**Task to carry out**
Your answer must be an exact copy of the data, without any pictures.

**Data shown**

::::::::::

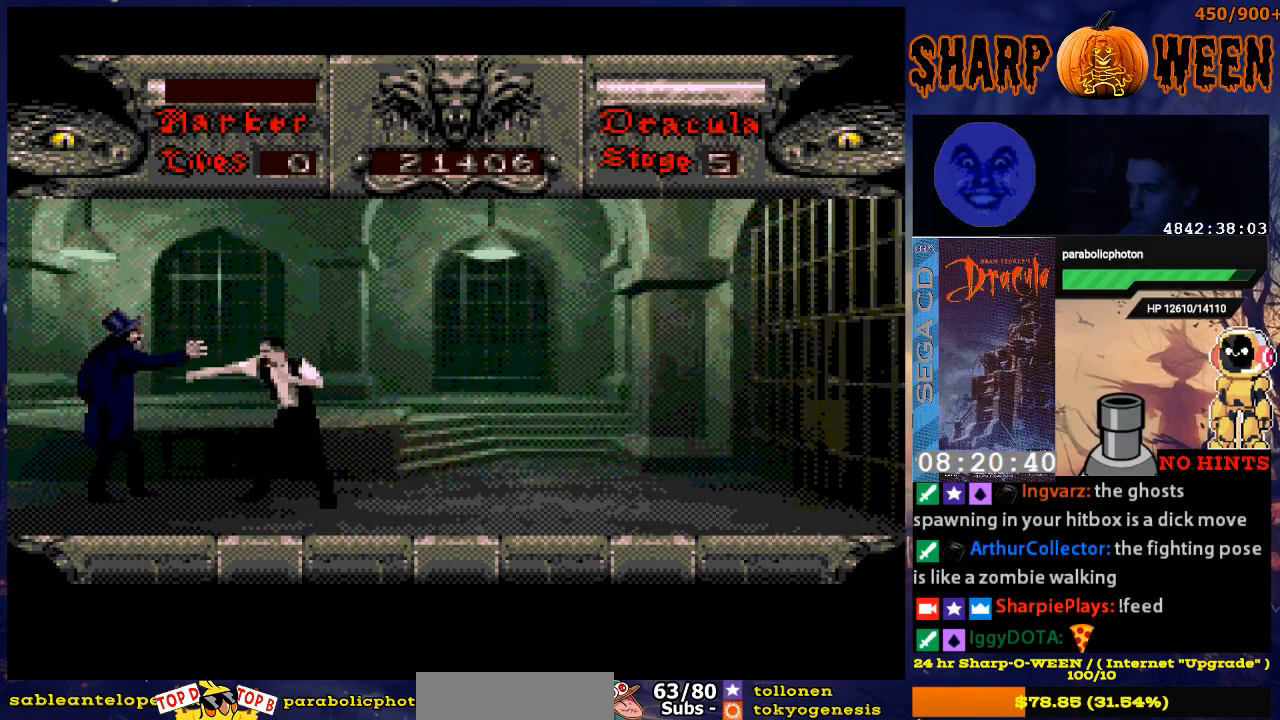
{"buttons": ["B", "DPAD_DOWN"], "events": [[50, "B", "down"], [234, "B", "up"], [285, "B", "down"], [385, "B", "up"], [452, "B", "down"]]}
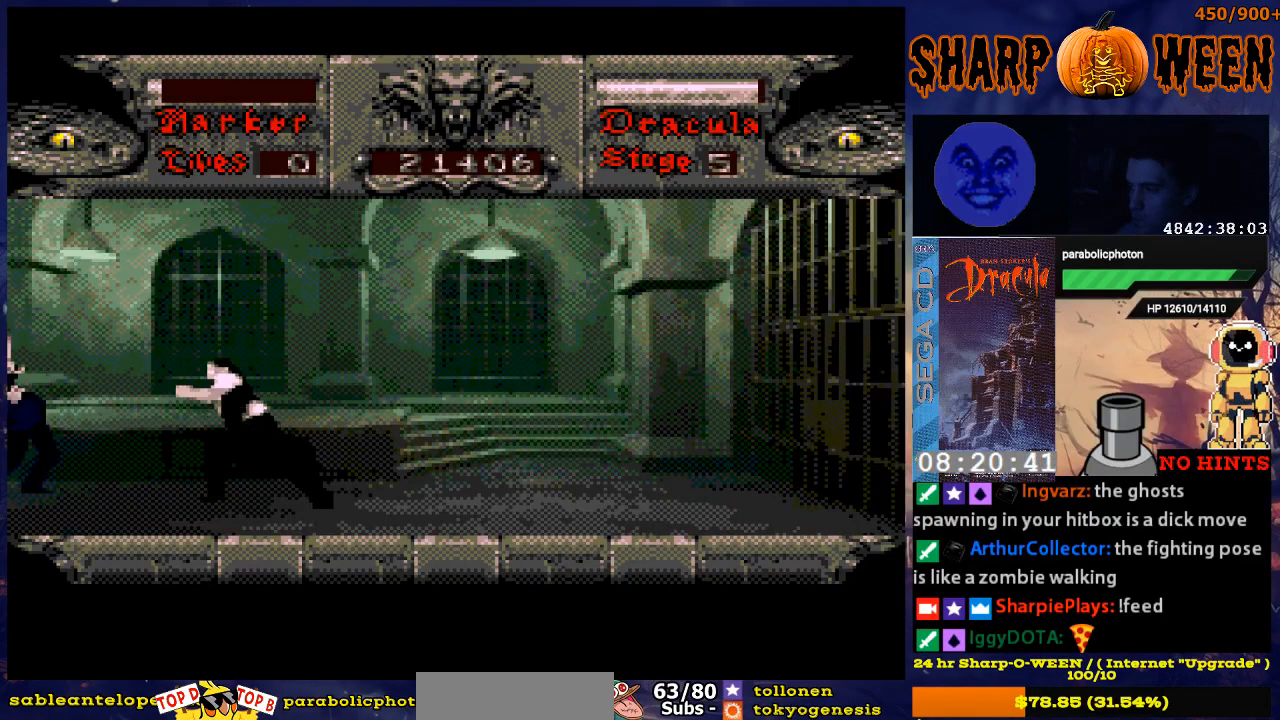
{"buttons": ["DPAD_LEFT"], "events": [[17, "B", "up"], [67, "B", "down"], [117, "B", "up"], [117, "DPAD_DOWN", "up"], [318, "DPAD_LEFT", "down"]]}
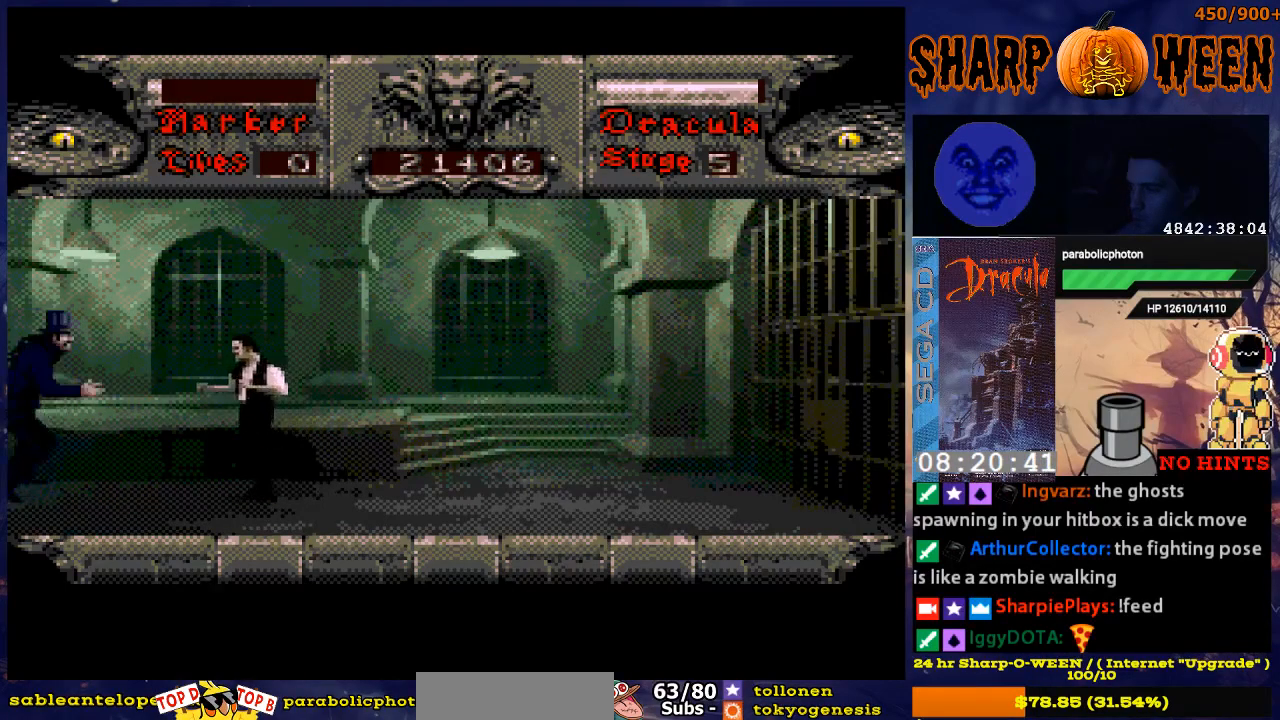
{"buttons": ["DPAD_DOWN"], "events": [[117, "DPAD_DOWN", "down"], [117, "DPAD_LEFT", "up"], [318, "B", "down"], [418, "B", "up"]]}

::::::::::

**Exercise output**
{"buttons": ["B", "DPAD_DOWN"], "events": [[50, "B", "down"], [234, "B", "up"], [285, "B", "down"], [385, "B", "up"], [452, "B", "down"]]}
{"buttons": ["DPAD_LEFT"], "events": [[17, "B", "up"], [67, "B", "down"], [117, "B", "up"], [117, "DPAD_DOWN", "up"], [318, "DPAD_LEFT", "down"]]}
{"buttons": ["DPAD_DOWN"], "events": [[117, "DPAD_DOWN", "down"], [117, "DPAD_LEFT", "up"], [318, "B", "down"], [418, "B", "up"]]}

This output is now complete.